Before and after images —
==*==

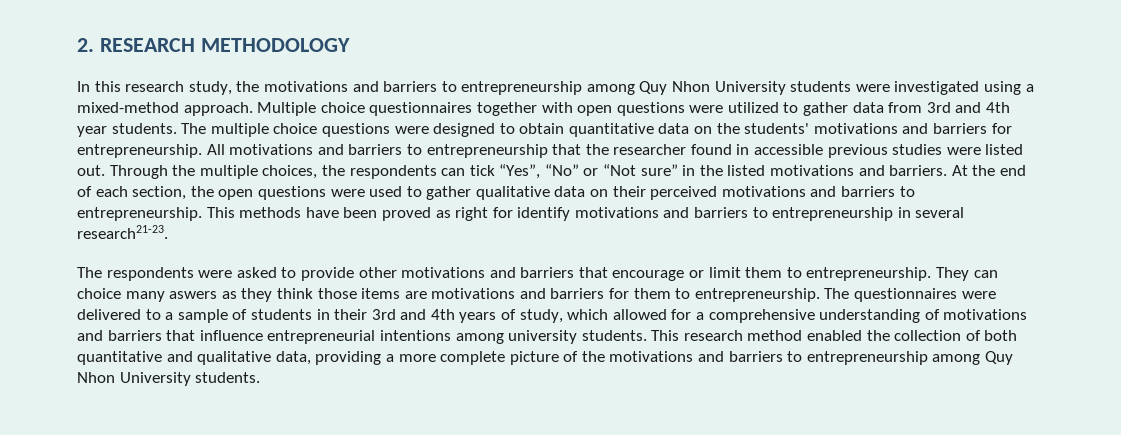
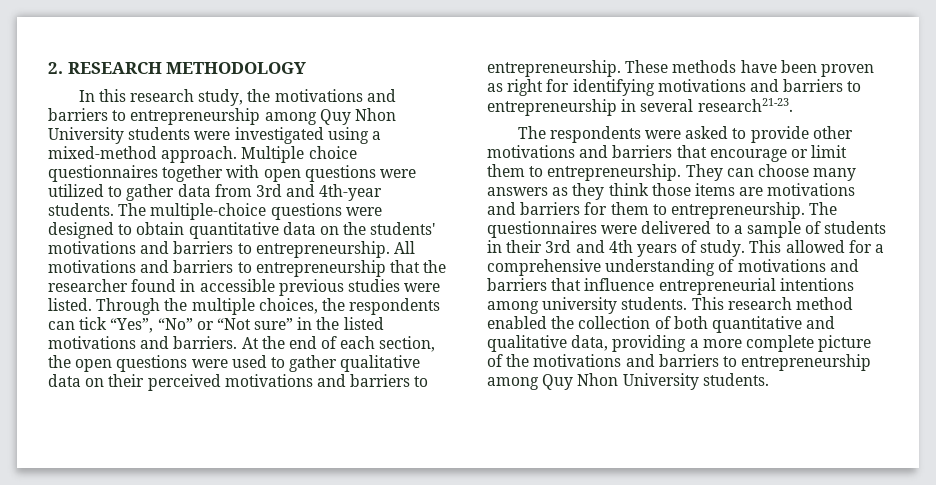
[986,102,1011,113] [77,123,318,137] 4th year students. The multiple choice -> [319,184,383,201] [48,203,267,220] 4th-year students. The multiple-choice
[991,123,1012,134] for -> [237,243,252,254] to
[985,144,1024,155] [77,165,105,176] listed out. -> [48,298,92,311] listed.
[206,207,235,218] This -> [625,60,669,73] These
[381,207,431,221] proved -> [820,64,874,77] proven
[517,207,571,221] identify -> [572,79,655,96] identifying
[77,288,218,302] choice many aswers -> [757,164,857,181] [487,187,548,196] choose many answers
[519,309,609,323] study, which -> [700,240,782,257] study. This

==*==

Task prompt —
Identify the lines of the data that contain the word "This". Copy each of them.

Answer area —
[206,207,235,218] This -> [625,60,669,73] These
[519,309,609,323] study, which -> [700,240,782,257] study. This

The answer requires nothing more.